📜  Python – tensorflow.gather()(1)

📅  最后修改于: 2023-12-03 15:34:06.779000             🧑  作者: Mango

Python - tensorflow.gather()

Introduction

In Tensorflow, tf.gather() function is used to gather slices from the specified axis of a tensor. It is similar to the NumPy array indexing concept. The tf.gather() function takes two input parameters. The first parameter is the tensor over which the gathering operation needs to be performed, and the second parameter is a tensor of indices to gather from the first tensor.

Syntax:
tf.gather(params, indices, validate_indices=None, axis=None, batch_dims=0, name=None)
  • params: A tensor from which we need to gather slices.
  • indices: A tensor of type int32 or int64 containing the indices to gather from the specified axis of the params tensor.
  • validate_indices: An option to consider the indices in bounds. If set to True (default), tf.errors.InvalidArgumentError is thrown if any of the indices are out of bounds, else ignored.
  • axis: An integer or a scalar Tensor. The axis along which the slices need to be gathered. If axis=None (default), it gathers slices from all dimensions. Negative axis is allowed.
  • batch_dims: Number of batch dimensions.
  • name: A name for the operation.
Example:
import tensorflow as tf

a = tf.constant([[1, 2], [3, 4], [5, 6]])

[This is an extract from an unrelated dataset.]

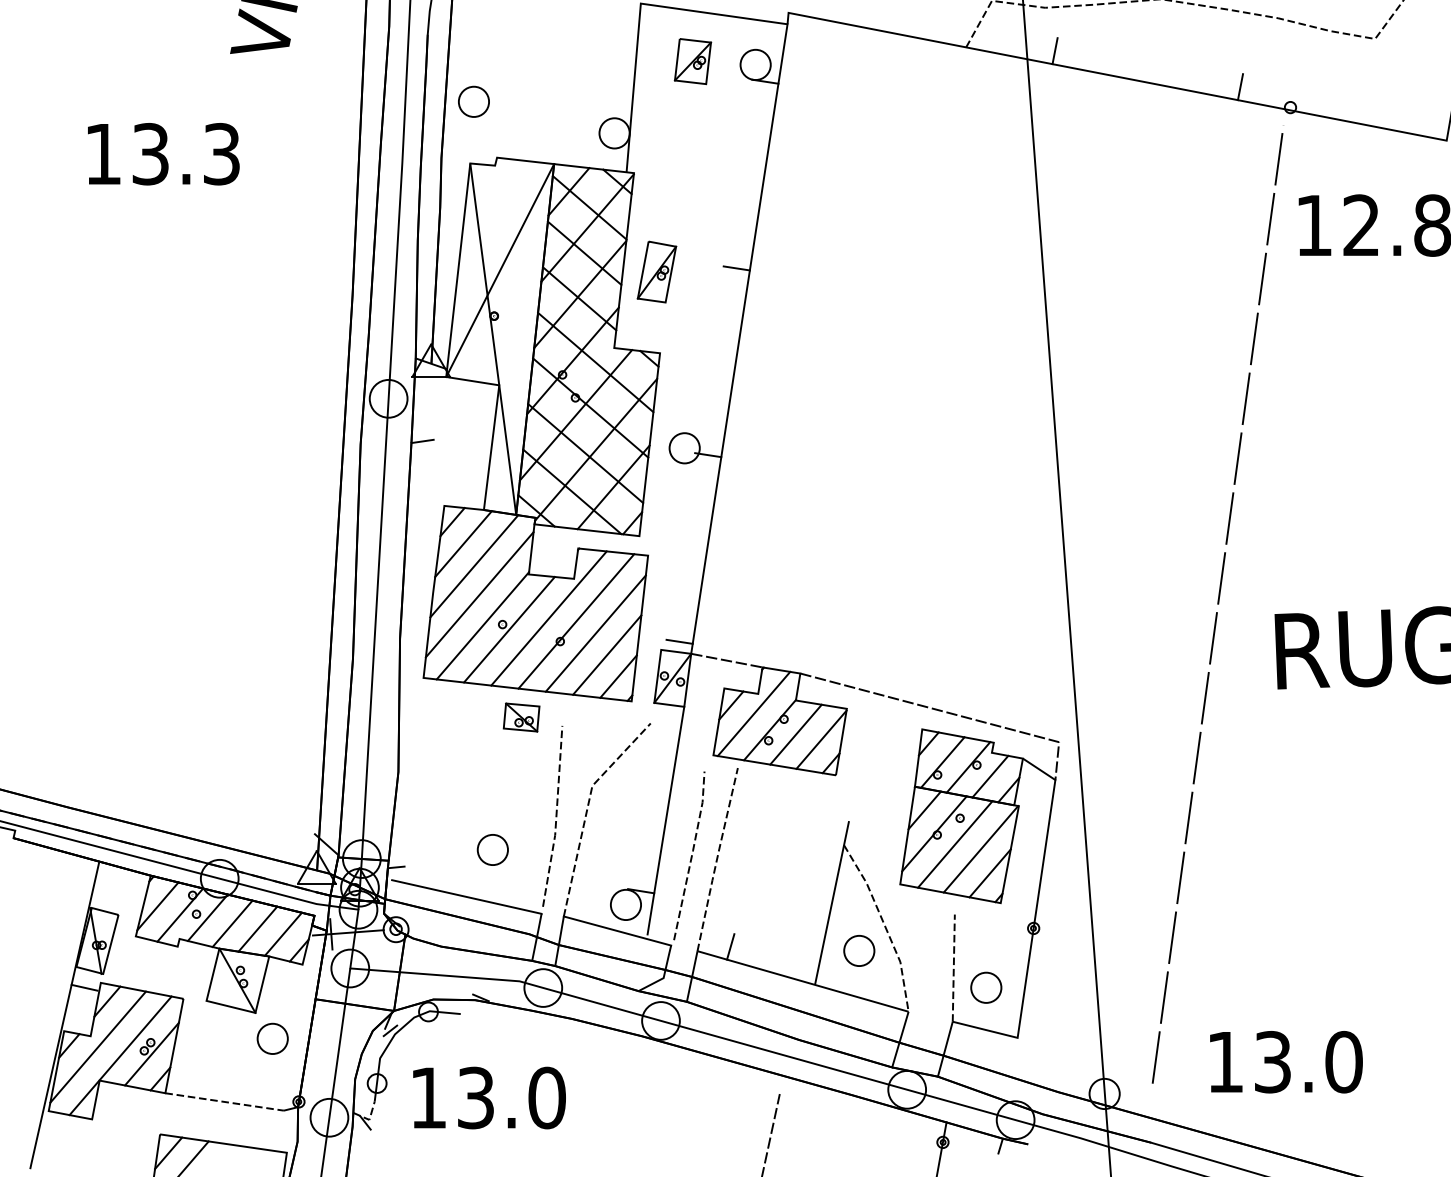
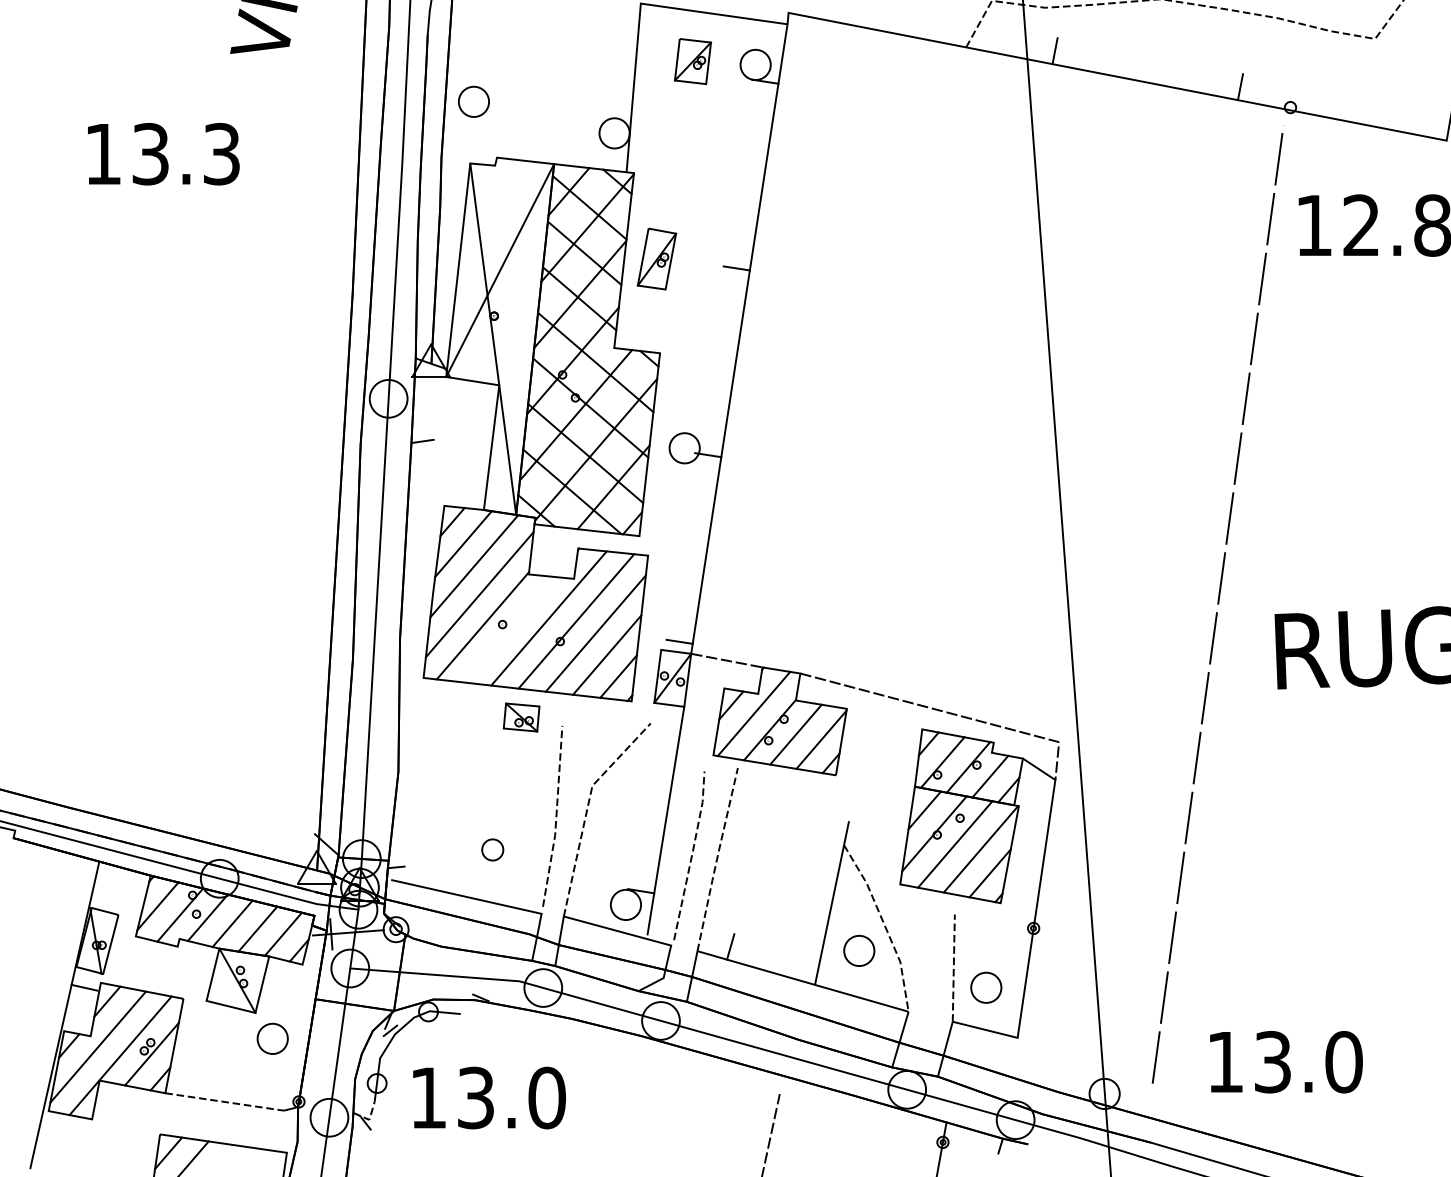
part at (656, 271) position: (656, 271) -> (656, 258)
line at (509, 629): present -> none
part at (492, 849) size: 33x32 px -> 24x24 px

indices = tf.constant([0, 1])

result = tf.gather(a, indices)

print(result)

Output:

tf.Tensor(
[[1 2]
 [3 4]], shape=(2, 2), dtype=int32)
Explanation:

In the above example, we have defined a constant tensor a of shape (3, 2). We have also defined another constant tensor indices of shape (2,) containing the indices of the rows to be collected. Finally, we have passed a and indices as input to the tf.gather() function.

The output tensor result obtained after gathering slices of a based on the indices is of shape (2, 2) as the second dimension of a is 2.

Conclusion:

In this article, we have discussed the usage and syntax of tf.gather() function in Tensorflow. The function is useful when gathering slices from a tensor based on the indices from another tensor.